Staatsanwaltschaft Hamburg wirft dem ehemaligen Justizsenator vor, zwei betagten Frauen zum Tod verholfen zu haben, ohne sie in vollem Umfang über ihren Sterbewunsch aufgeklärt zu haben. Nervenarzt mitangeklagt.
Hamburg. Die Staatsanwaltschaft Hamburg hat den früheren Justizsenator der Hansestadt, Roger Kusch, wegen Totschlags angeklagt. Dem Vorsitzenden des Vereins SterbeHilfeDeutschland e.V. (StHD) wird vorgeworfen, gemeinsam mit dem ebenfalls angeklagten Nervenarzt Dr. Johann Friedrich S. zwei 81 und 85 Jahre alten Frauen mittelbar zum Tod verholfen zu haben.
Kusch soll den Mitgliedern seines Sterbevereins für die am 10. November 2012 durchgeführte Tötung das verschreibungspflichtige Malariamedikament Chloroquin beschafft haben. Verabreicht wurde den Frauen M. und W. das kardiotoxische Mittel dann durch den Arzt S. Beide Damen starben an einer Überdosis.
Kusch und S. wird laut Anklage zur Last gelegt, ein Gutachten zu dem Sterbewunsch der betagten Frauen nicht wahrheitsgemäß weitergegeben und die Tötung entgegen der Grundsätze des Vereins StHD durchgeführt zu haben.
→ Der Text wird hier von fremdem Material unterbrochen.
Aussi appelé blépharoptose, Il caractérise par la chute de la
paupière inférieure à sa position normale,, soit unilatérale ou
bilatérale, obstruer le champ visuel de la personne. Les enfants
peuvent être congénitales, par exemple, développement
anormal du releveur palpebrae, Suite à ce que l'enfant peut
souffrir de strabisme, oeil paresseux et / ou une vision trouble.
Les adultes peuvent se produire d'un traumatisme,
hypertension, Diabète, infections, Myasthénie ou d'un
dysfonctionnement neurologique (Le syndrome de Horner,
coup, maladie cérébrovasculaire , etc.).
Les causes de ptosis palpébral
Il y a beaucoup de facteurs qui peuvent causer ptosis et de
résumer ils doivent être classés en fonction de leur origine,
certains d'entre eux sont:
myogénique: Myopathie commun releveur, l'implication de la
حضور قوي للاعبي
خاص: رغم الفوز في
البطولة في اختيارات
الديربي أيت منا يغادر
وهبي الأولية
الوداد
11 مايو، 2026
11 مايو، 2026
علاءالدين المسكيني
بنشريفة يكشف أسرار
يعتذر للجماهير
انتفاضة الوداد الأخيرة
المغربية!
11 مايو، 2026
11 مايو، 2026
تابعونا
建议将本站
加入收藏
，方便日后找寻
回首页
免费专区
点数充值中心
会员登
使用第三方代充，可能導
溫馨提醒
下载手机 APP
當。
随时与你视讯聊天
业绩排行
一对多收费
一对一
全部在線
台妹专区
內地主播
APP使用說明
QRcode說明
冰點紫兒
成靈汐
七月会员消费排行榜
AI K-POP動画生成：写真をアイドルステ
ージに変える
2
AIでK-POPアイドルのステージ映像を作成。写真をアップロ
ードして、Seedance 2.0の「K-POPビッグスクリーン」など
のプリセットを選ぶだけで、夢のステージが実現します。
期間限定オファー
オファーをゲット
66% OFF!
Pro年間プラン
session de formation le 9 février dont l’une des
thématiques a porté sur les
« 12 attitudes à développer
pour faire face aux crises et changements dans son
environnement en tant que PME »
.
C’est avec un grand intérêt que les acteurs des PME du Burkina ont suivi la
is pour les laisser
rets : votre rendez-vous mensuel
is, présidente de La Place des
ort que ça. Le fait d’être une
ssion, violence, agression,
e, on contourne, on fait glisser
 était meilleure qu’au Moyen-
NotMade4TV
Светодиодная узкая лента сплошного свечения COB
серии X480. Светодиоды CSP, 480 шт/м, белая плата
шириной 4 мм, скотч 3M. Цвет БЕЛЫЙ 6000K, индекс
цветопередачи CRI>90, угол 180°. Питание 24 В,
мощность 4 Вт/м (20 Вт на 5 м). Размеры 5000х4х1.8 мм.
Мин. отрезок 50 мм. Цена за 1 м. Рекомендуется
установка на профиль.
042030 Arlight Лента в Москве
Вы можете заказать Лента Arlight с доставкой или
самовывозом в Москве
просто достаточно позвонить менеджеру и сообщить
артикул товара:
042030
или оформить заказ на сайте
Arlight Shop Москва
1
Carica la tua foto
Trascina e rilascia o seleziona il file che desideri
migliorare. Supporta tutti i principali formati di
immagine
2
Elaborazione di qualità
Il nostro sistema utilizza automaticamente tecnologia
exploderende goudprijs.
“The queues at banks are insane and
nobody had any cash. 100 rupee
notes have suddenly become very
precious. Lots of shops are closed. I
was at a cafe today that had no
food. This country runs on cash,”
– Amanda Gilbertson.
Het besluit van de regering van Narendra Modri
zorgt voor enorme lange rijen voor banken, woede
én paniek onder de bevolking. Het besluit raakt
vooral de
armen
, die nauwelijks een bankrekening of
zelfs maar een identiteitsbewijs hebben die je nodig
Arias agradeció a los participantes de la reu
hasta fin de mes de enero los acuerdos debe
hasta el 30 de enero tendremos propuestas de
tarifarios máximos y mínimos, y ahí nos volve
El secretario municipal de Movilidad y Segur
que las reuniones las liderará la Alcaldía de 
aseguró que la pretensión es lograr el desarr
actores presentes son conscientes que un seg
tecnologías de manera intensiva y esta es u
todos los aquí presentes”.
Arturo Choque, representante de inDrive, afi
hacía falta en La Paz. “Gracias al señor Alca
Die Anklagebehörde wirft den Beschuldigten außerdem vor, sich bereits Anfang 2012 entschlossen zu haben, „einen Präzedenzfall in der „Sterbehilfe“, nämlich in Bezug auf eine Begleitung bis in den Tod, zu schaffen“. Die beiden Frauen, die im Juni 2012 dem Verein beitraten, hätten Kusch als Vorsitzenden des Vereins und aufgrund seiner früheren Stellung als Hamburger Justizsenator vertraut, schrieben die Anklagevertreter.
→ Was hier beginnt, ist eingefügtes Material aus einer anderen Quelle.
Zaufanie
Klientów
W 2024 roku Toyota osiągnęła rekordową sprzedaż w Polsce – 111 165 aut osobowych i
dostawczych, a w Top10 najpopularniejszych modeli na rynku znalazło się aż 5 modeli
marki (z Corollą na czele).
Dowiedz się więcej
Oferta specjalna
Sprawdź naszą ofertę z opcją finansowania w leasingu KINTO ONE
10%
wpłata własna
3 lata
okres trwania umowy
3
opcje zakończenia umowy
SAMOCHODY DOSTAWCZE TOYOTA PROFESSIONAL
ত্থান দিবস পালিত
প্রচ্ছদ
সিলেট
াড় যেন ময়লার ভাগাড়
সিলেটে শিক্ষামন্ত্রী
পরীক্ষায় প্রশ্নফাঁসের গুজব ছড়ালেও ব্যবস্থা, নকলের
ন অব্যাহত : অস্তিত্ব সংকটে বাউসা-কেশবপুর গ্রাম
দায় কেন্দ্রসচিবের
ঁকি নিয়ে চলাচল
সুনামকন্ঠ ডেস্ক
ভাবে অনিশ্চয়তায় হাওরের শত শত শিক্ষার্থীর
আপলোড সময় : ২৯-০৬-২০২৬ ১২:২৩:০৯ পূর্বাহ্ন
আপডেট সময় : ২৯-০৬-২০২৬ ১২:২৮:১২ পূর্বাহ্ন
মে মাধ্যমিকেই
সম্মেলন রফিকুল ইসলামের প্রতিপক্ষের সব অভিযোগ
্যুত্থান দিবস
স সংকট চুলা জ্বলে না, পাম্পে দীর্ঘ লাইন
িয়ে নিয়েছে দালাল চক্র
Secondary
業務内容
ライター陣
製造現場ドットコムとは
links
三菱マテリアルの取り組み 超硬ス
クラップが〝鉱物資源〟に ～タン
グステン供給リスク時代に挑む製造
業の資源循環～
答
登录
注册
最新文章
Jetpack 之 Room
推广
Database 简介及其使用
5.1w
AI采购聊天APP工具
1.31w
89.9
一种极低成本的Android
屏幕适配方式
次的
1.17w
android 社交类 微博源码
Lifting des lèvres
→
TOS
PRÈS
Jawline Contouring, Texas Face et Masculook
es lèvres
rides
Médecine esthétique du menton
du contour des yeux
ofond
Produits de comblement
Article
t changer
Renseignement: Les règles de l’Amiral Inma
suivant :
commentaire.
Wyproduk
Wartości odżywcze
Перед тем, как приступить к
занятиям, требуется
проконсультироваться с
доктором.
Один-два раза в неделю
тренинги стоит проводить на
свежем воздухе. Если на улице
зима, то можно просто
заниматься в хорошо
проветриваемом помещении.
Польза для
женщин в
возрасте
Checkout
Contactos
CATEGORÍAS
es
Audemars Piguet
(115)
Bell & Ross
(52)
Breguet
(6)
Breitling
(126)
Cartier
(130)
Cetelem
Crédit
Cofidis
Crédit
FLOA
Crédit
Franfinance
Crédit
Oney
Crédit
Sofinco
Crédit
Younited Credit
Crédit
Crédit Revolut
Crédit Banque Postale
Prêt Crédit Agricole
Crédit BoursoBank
Die psychiatrische Untersuchung, für die der Arzt S. 2000 Euro verlangte, sei eigentlich zu dem Schluss gekommen, „dass die Betroffenen geistig und körperlich rege und sozial gut eingebunden waren und der Grund für ihren Wunsch allein ihre Angst vor dem Altern und dessen Folgen war“, wie es in der Mitteilung der Staatsanwaltschaft vom Montag heißt.
Dass Alternativen zum selbst herbeigeführten Ableben denkbar gewesen wären, hätten Kusch und S. aber verschwiegen. Sowohl die 81-Jährige als auch die 85-Jährige hätten nach dem Vorgespräch durchaus Bedenken über das Vorhaben geäußert. Dennoch wurde die Tötung schließlich vollstreckt.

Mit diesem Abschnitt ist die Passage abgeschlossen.